A partial payment is different than installments because you’re paying a lump sum upfront to cover part of the taxes owed. For example, let’s say you owe $3,000 in taxes. You can do a partial payment for $2,000 and pay off the remaining balance in installments.

This option works well if you have some cash on hand but not the full balance for your tax due. It also helps you feel like the debt hanging over your head is smaller, too, which some find reassuring.

4. Offer in Compromise

If you have a lot of tax debt that you just want to wipe out and get a fresh start, an offer in compromise can be a good way to do it. This strategy actually allows you to pay the IRS less than what you owe.

Keep in mind that it’s a long and difficult process to get these requests approved. You also have to qualify for this option; if the IRS feels that you can actually feasibly pay using another method, your offer in compromise won’t be approved. Low income taxpayers may have a better chance of qualifying for an offer in compromise.

5. Not Collectable Due to Hardship

As a self-employed individual, you really don’t have a safety net. It’s not like you can collect unemployment if a client cancels a contract, so your income suffers until you find another client. And when times are tough, the next client might not be right around the corner.

If you’re in a position where you can’t pay anything towards back taxes because of hardships like this (and others), you can ask the IRS to stop collections efforts against you.

This is called putting your account in “Not Collectable” status.

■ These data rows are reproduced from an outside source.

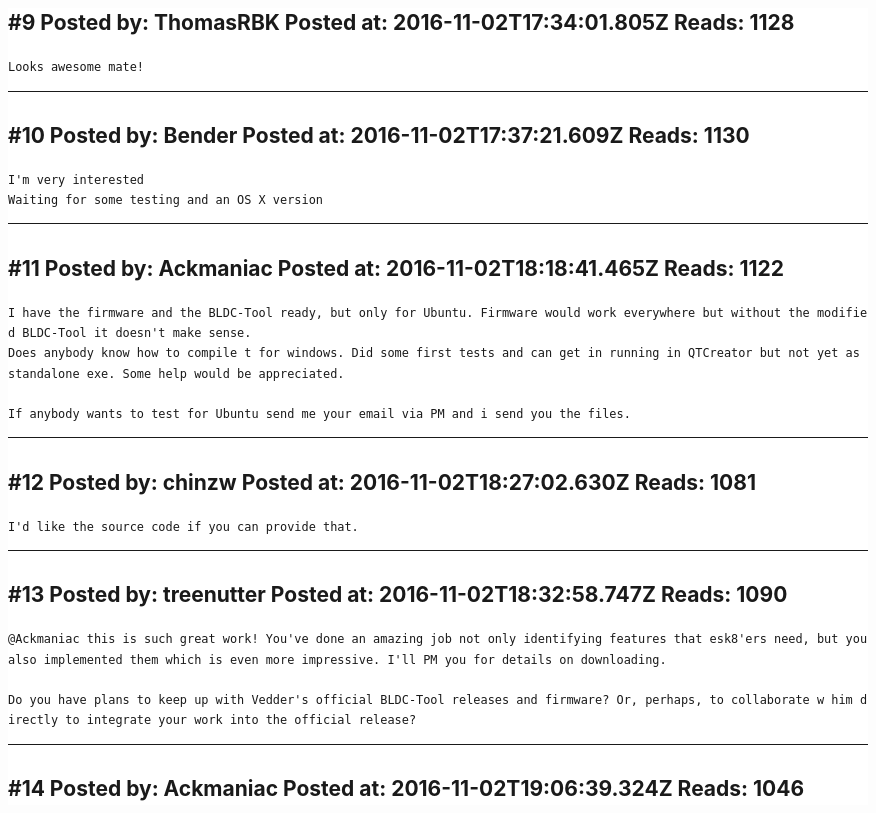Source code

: ## \#9 Posted by: ThomasRBK Posted at: 2016-11-02T17:34:01.805Z Reads: 1128

```
Looks awesome mate!
```

---
## \#10 Posted by: Bender Posted at: 2016-11-02T17:37:21.609Z Reads: 1130

```
I'm very interested 
Waiting for some testing and an OS X version
```

---
## \#11 Posted by: Ackmaniac Posted at: 2016-11-02T18:18:41.465Z Reads: 1122

```
I have the firmware and the BLDC-Tool ready, but only for Ubuntu. Firmware would work everywhere but without the modified BLDC-Tool it doesn't make sense. 
Does anybody know how to compile t for windows. Did some first tests and can get in running in QTCreator but not yet as standalone exe. Some help would be appreciated.

If anybody wants to test for Ubuntu send me your email via PM and i send you the files.
```

---
## \#12 Posted by: chinzw Posted at: 2016-11-02T18:27:02.630Z Reads: 1081

```
I'd like the source code if you can provide that.
```

---
## \#13 Posted by: treenutter Posted at: 2016-11-02T18:32:58.747Z Reads: 1090

```
@Ackmaniac this is such great work! You've done an amazing job not only identifying features that esk8'ers need, but you also implemented them which is even more impressive. I'll PM you for details on downloading.

Do you have plans to keep up with Vedder's official BLDC-Tool releases and firmware? Or, perhaps, to collaborate w him directly to integrate your work into the official release?
```

---
## \#14 Posted by: Ackmaniac Posted at: 2016-11-02T19:06:39.324Z Reads: 1046
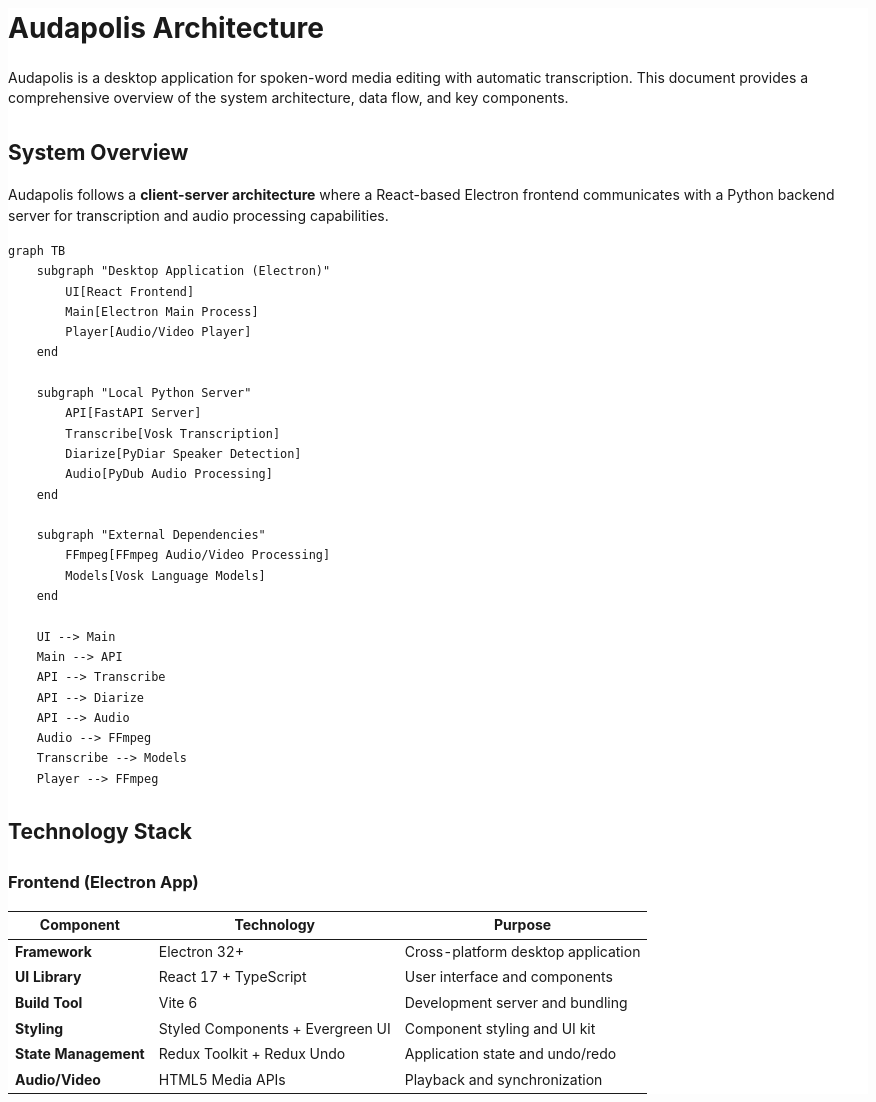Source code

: # Audapolis Architecture

Audapolis is a desktop application for spoken-word media editing with automatic transcription. This document provides a comprehensive overview of the system architecture, data flow, and key components.

## System Overview

Audapolis follows a **client-server architecture** where a React-based Electron frontend communicates with a Python backend server for transcription and audio processing capabilities.

```mermaid
graph TB
    subgraph "Desktop Application (Electron)"
        UI[React Frontend]
        Main[Electron Main Process]
        Player[Audio/Video Player]
    end
    
    subgraph "Local Python Server"
        API[FastAPI Server]
        Transcribe[Vosk Transcription]
        Diarize[PyDiar Speaker Detection]
        Audio[PyDub Audio Processing]
    end
    
    subgraph "External Dependencies"
        FFmpeg[FFmpeg Audio/Video Processing]
        Models[Vosk Language Models]
    end
    
    UI --> Main
    Main --> API
    API --> Transcribe
    API --> Diarize
    API --> Audio
    Audio --> FFmpeg
    Transcribe --> Models
    Player --> FFmpeg
```

## Technology Stack

### Frontend (Electron App)

| Component | Technology | Purpose |
|-----------|------------|---------|
| **Framework** | Electron 32+ | Cross-platform desktop application |
| **UI Library** | React 17 + TypeScript | User interface and components |
| **Build Tool** | Vite 6 | Development server and bundling |
| **Styling** | Styled Components + Evergreen UI | Component styling and UI kit |
| **State Management** | Redux Toolkit + Redux Undo | Application state and undo/redo |
| **Audio/Video** | HTML5 Media APIs | Playback and synchronization |
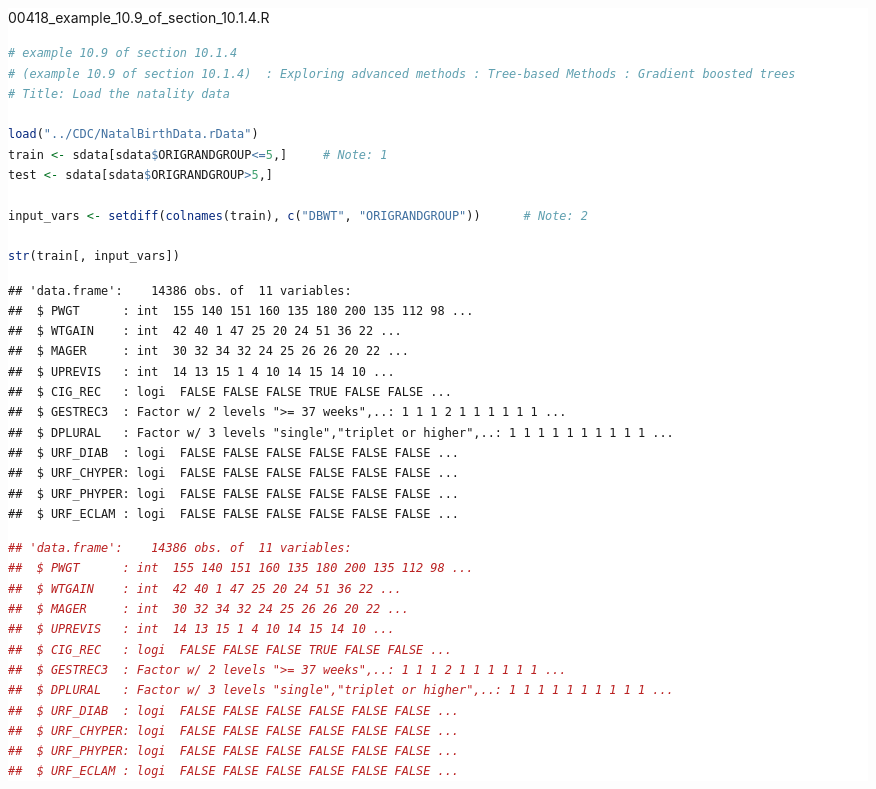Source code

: 00418\_example\_10.9\_of\_section\_10.1.4.R

``` r
# example 10.9 of section 10.1.4 
# (example 10.9 of section 10.1.4)  : Exploring advanced methods : Tree-based Methods : Gradient boosted trees 
# Title: Load the natality data 

load("../CDC/NatalBirthData.rData")
train <- sdata[sdata$ORIGRANDGROUP<=5,]     # Note: 1  
test <- sdata[sdata$ORIGRANDGROUP>5,]

input_vars <- setdiff(colnames(train), c("DBWT", "ORIGRANDGROUP"))      # Note: 2 
                   
str(train[, input_vars])
```

    ## 'data.frame':    14386 obs. of  11 variables:
    ##  $ PWGT      : int  155 140 151 160 135 180 200 135 112 98 ...
    ##  $ WTGAIN    : int  42 40 1 47 25 20 24 51 36 22 ...
    ##  $ MAGER     : int  30 32 34 32 24 25 26 26 20 22 ...
    ##  $ UPREVIS   : int  14 13 15 1 4 10 14 15 14 10 ...
    ##  $ CIG_REC   : logi  FALSE FALSE FALSE TRUE FALSE FALSE ...
    ##  $ GESTREC3  : Factor w/ 2 levels ">= 37 weeks",..: 1 1 1 2 1 1 1 1 1 1 ...
    ##  $ DPLURAL   : Factor w/ 3 levels "single","triplet or higher",..: 1 1 1 1 1 1 1 1 1 1 ...
    ##  $ URF_DIAB  : logi  FALSE FALSE FALSE FALSE FALSE FALSE ...
    ##  $ URF_CHYPER: logi  FALSE FALSE FALSE FALSE FALSE FALSE ...
    ##  $ URF_PHYPER: logi  FALSE FALSE FALSE FALSE FALSE FALSE ...
    ##  $ URF_ECLAM : logi  FALSE FALSE FALSE FALSE FALSE FALSE ...

``` r
## 'data.frame':    14386 obs. of  11 variables:
##  $ PWGT      : int  155 140 151 160 135 180 200 135 112 98 ...
##  $ WTGAIN    : int  42 40 1 47 25 20 24 51 36 22 ...
##  $ MAGER     : int  30 32 34 32 24 25 26 26 20 22 ...
##  $ UPREVIS   : int  14 13 15 1 4 10 14 15 14 10 ...
##  $ CIG_REC   : logi  FALSE FALSE FALSE TRUE FALSE FALSE ...
##  $ GESTREC3  : Factor w/ 2 levels ">= 37 weeks",..: 1 1 1 2 1 1 1 1 1 1 ...
##  $ DPLURAL   : Factor w/ 3 levels "single","triplet or higher",..: 1 1 1 1 1 1 1 1 1 1 ...
##  $ URF_DIAB  : logi  FALSE FALSE FALSE FALSE FALSE FALSE ...
##  $ URF_CHYPER: logi  FALSE FALSE FALSE FALSE FALSE FALSE ...
##  $ URF_PHYPER: logi  FALSE FALSE FALSE FALSE FALSE FALSE ...
##  $ URF_ECLAM : logi  FALSE FALSE FALSE FALSE FALSE FALSE ...

```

While this status is in place, the IRS can stop collections efforts for a couple of months or a year. Your debt remains in place, and you’ll still need to pay it after the “Not Collectable” status ends. But the calls will stop for a while, giving you some time to get back on your feet without feeling like the IRS is breathing down your neck.

6. Get tax help

You’re not a tax expert. You may call the IRS a few times and find that you get different answers depending on who you talk to.

You definitely want to enlist the help of a tax expert who can help you through the complex world of self-employment taxes if you’re a business owner. These experts can also help navigate complicated business taxes and other complex tax issues specific to your situation. Most of these people have seen just about every tax situation and can guide you in the right direction.

Not only can a tax expert help you navigate your current tax debt, but they can help you avoid it altogether in the future. They’ll help you accurately estimate your tax liability for the year (including self-employment taxes and local taxes), set up estimated tax payments, and more.

Learn from your mistakes

Navigating taxes when you’re self-employed is tough. Sure, there are some perks, like writing off business expenses. But there are downsides, too. For one, you’re responsible for paying all of your taxes. For self-employed people, you have to pay a self-employment tax of 15.3%. That’s for Medicare and Social Security. In a “traditional” employment scenario, the employer pays half of these taxes while the employee pays the other half; self-employed individuals, including small business owners, pay the full amount themselves.

It’s wise to work with a CPA who can tell you what you can expect to pay in taxes. They’ll also set you up with estimated payments. These are quarterly payments you need to make if you’re going to owe the IRS more than $1,000 in taxes for the year.

Once you get an estimate from your tax attorney or CPA, be sure to set aside that money into a separate savings account every time you get paid. Miscalculating available funds in your bank account can lead to a rude awakening when tax time arrives, so it’s better to set those funds aside in advance.

Get ahead of your taxes before it’s too late

Dealing with taxes is never fun. When you find yourself owing the IRS a lot of money, it can be overwhelming and even a little bit scary.

You do have options, but you have to step up and contact the IRS first. Let them know what your financial situation is, and work with a tax expert who can help you make the right decision.

Disclaimer: The content on this page is for information purposes only and does not constitute legal, tax, or accounting advice. If you have specific questions about any of these topics, seek the counsel of a licensed professional.